Article
Author: Isaac, Methvin B. ; Phillippar, Ulrike ; Lu, Tianbao ; Packman, Kathryn ; Mamai, Ahmed ; Chau, Anh M. ; Privé, Gilbert G. ; Morshed, Monzur M. ; Kiyota, Taira ; Undzys, Elijus ; Kuntz, Douglas A. ; Uehling, David E. ; Connolly, Pete ; Strathdee, Graig ; Aman, Ahmed ; Al-awar, Rima ; Subramanian, Pandiaraju R. ; Abibi, Ayome ; Attar, Riccardo ; Chan, Manuel ; Poda, Gennady ; Edwards, James ; O’Meara, Jeff ; Winston, Jeffrey ; Austin, Nigel ; Prakesch, Michael A. ; Du Jardin, Marc ; Subramaniam, Ratheesh ; Mohammed, Mohammed ; Nguyen, Kong ; Marcellus, Richard ; Morin, Justin A. ; Wilson, Brian J. ; Pomroy, Neil C. ; Theriault, Brigitte ; Joseph, Babu B. ; Watson, Iain D.

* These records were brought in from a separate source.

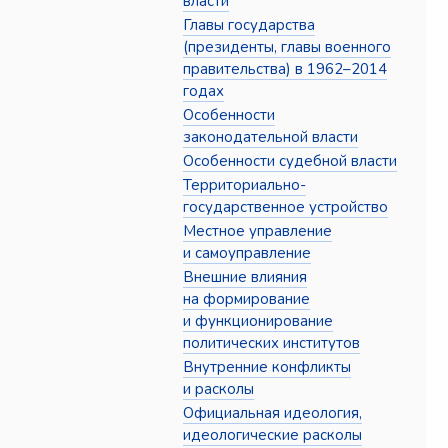
власти
Главы государства
(президенты, главы военного
правительства) в 1962–2014
годах
Особенности
законодательной власти
Особенности судебной власти
Территориально-
государственное устройство
Местное управление
и самоуправление
Внешние влияния
на формирование
и функционирование
политических институтов
Внутренние конфликты
и расколы
Официальная идеология,
идеологические расколы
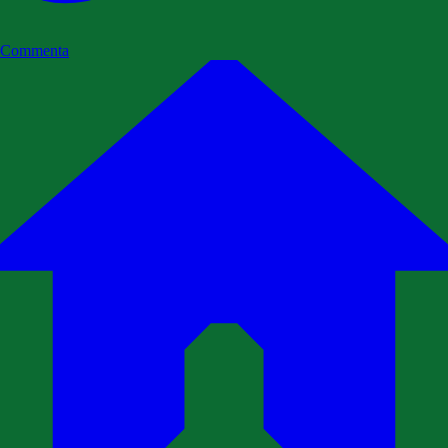
Commenta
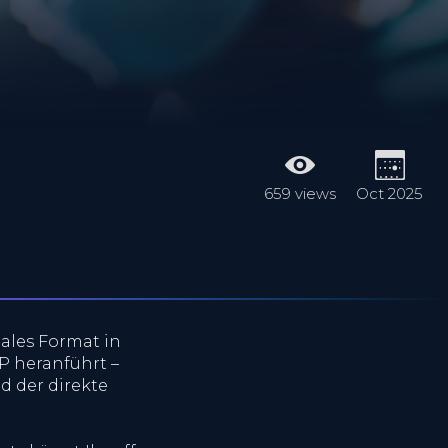
659 views
Oct 2025
tales Format in
OP heranführt –
d der direkte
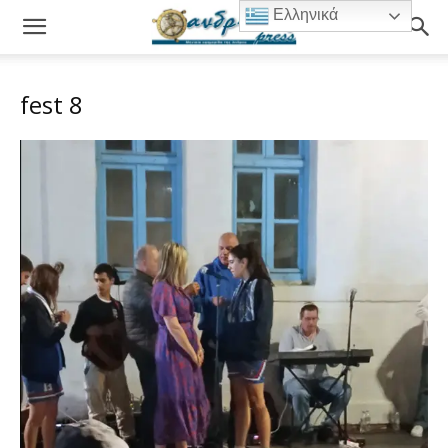
Ελληνικά
fest 8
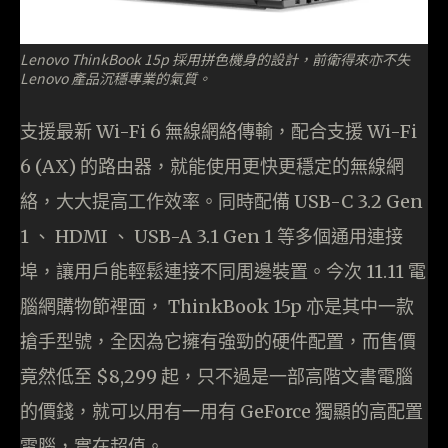
Lenovo ThinkBook 15p 採用拼色機身的設計，前衛得來亦不失
Lenovo 產品沉穩專業的氣質。
支援最新 Wi-Fi 6 無線網絡傳輸，配合支援 Wi-Fi
6 (AX) 的路由器，就能使用更快更穩定的無線網
絡，大大提高工作效率。同時配備 USB-C 3.2 Gen
1 、 HDMI 、 USB-A 3.1 Gen 1 等多個通用連接
埠，讓用戶能輕鬆連接不同周邊裝置。今次 11.11 電
腦網購物節裡面， ThinkBook 15p 亦是其中一款
搶手型號，全因為它擁有強勁的硬件配置，而售價
竟然低至 $8,299 起，只不過是一部高階文書電腦
的價錢，就可以用有一用有 GeForce 獨顯的高配置
電腦，實在超值。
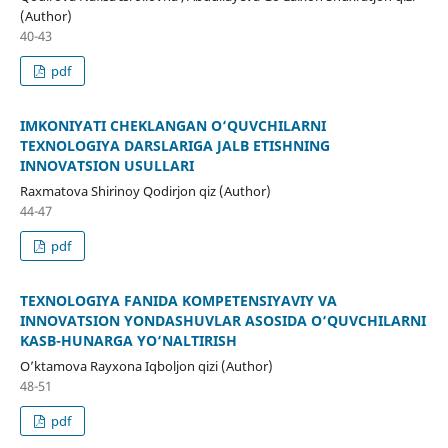
(Author)
40-43
pdf
IMKONIYATI CHEKLANGAN O‘QUVCHILARNI
TEXNOLOGIYA DARSLARIGA JALB ETISHNING
INNOVATSION USULLARI
Raxmatova Shirinoy Qodirjon qiz (Author)
44-47
pdf
TEXNOLOGIYA FANIDA KOMPETENSIYAVIY VA
INNOVATSION YONDASHUVLAR ASOSIDA O‘QUVCHILARNI
KASB-HUNARGA YO‘NALTIRISH
O’ktamova Rayxona Iqboljon qizi (Author)
48-51
pdf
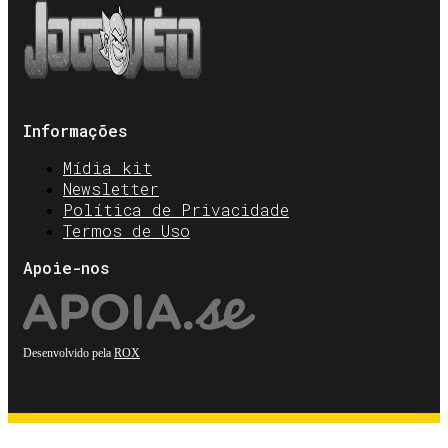
Informações
Mídia kit
Newsletter
Política de Privacidade
Termos de Uso
Apoie-nos
Desenvolvido pela
ROX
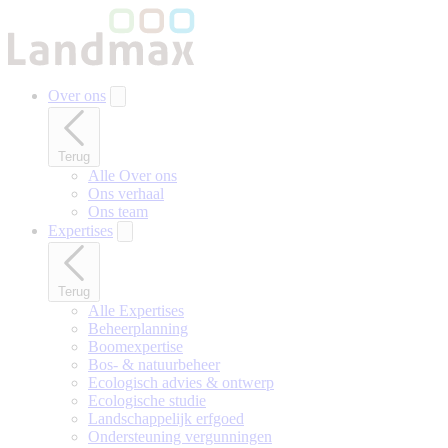
Naar
hoofdinhoud
gaan
Over ons
Terug
Alle Over ons
Ons verhaal
Ons team
Expertises
Terug
Alle Expertises
Beheerplanning
Boomexpertise
Bos- & natuurbeheer
Ecologisch advies & ontwerp
Ecologische studie
Landschappelijk erfgoed
Ondersteuning vergunningen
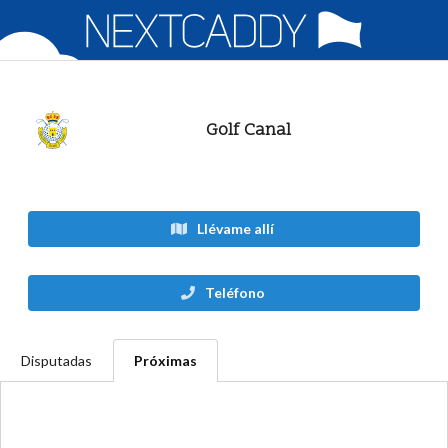
Golf Canal
Llévame allí
Teléfono
Disputadas
Próximas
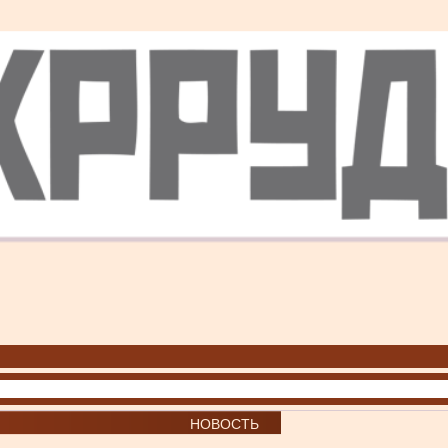
НОВОСТЬ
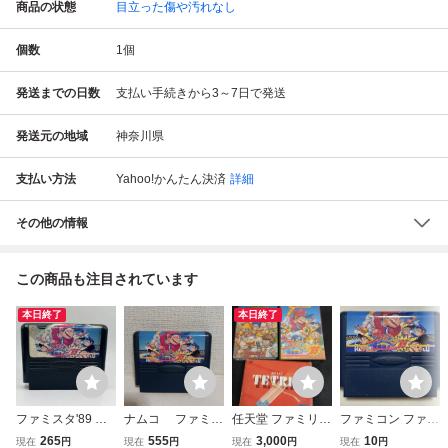
商品の状態
目立った傷や汚れなし
個数
1
個
発送までの日数
支払い手続きから3～7日で発送
発送元の地域
神奈川県
支払い方法
Yahoo!かんたん決済
詳細
その他の情報
この商品も注目されています
本日終了
本日終了
ファミスタ'89 開
ナムコ ファミス
任天堂 ファミリー
ファミコン ファミ
幕版!! 1989 NAMC
タ89（開幕版）
コンピュータ用ソ
スタ 89 開幕版
265
555
3,000
10
現在
円
現在
円
現在
円
現在
円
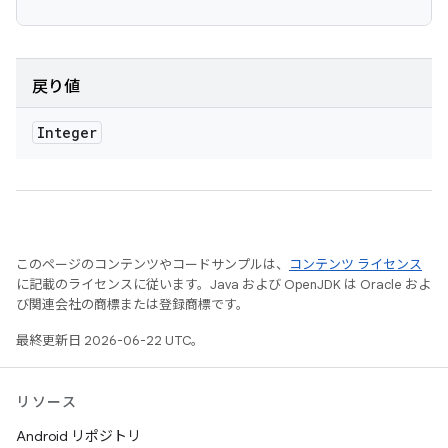
戻り値
Integer
このページのコンテンツやコードサンプルは、
コンテンツ ライセンス
に記載のライセンスに従います。Java および OpenJDK は Oracle およ
び関連会社の商標または登録商標です。
最終更新日 2026-06-22 UTC。
リソース
Android リポジトリ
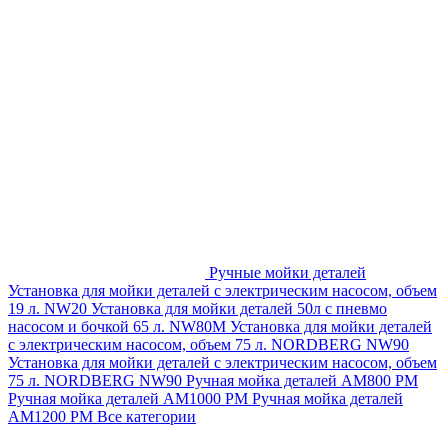
Ручные мойки деталей
Установка для мойки деталей с электрическим насосом, объем
19 л. NW20
Установка для мойки деталей 50л с пневмо
насосом и бочкой 65 л. NW80M
Установка для мойки деталей
с электрическим насосом, объем 75 л. NORDBERG NW90
Установка для мойки деталей с электрическим насосом, объем
75 л. NORDBERG NW90
Ручная мойка деталей АМ800 РМ
Ручная мойка деталей АМ1000 РМ
Ручная мойка деталей
АМ1200 РМ
Все категории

B cell lymphoma 6 (BCL6), a highly regulated transcriptional repressor, is deregulated in several forms of non-Hodgkin lymphoma (NHL), most notably in diffuse large B-cell lymphoma (DLBCL). The activities of BCL6 are dependent on protein-protein interactions with transcriptional co-repressors. To find new therapeutic interventions addressing the needs of patients with DLBCL, we initiated a program to identify BCL6 inhibitors that interfere with co-repressor binding. A virtual screen hit with binding activity in the high micromolar range was optimized by structure-guided methods, resulting in a novel and highly potent inhibitor series. Further optimization resulted in the lead candidate 58 (OICR12694/JNJ-65234637), a BCL6 inhibitor with low nanomolar DLBCL cell growth inhibition and an excellent oral pharmacokinetic profile. Based on its overall favorable preclinical profile, OICR12694 is a highly potent, orally bioavailable candidate for testing BCL6 inhibition in DLBCL and other neoplasms, particularly in combination with other therapies.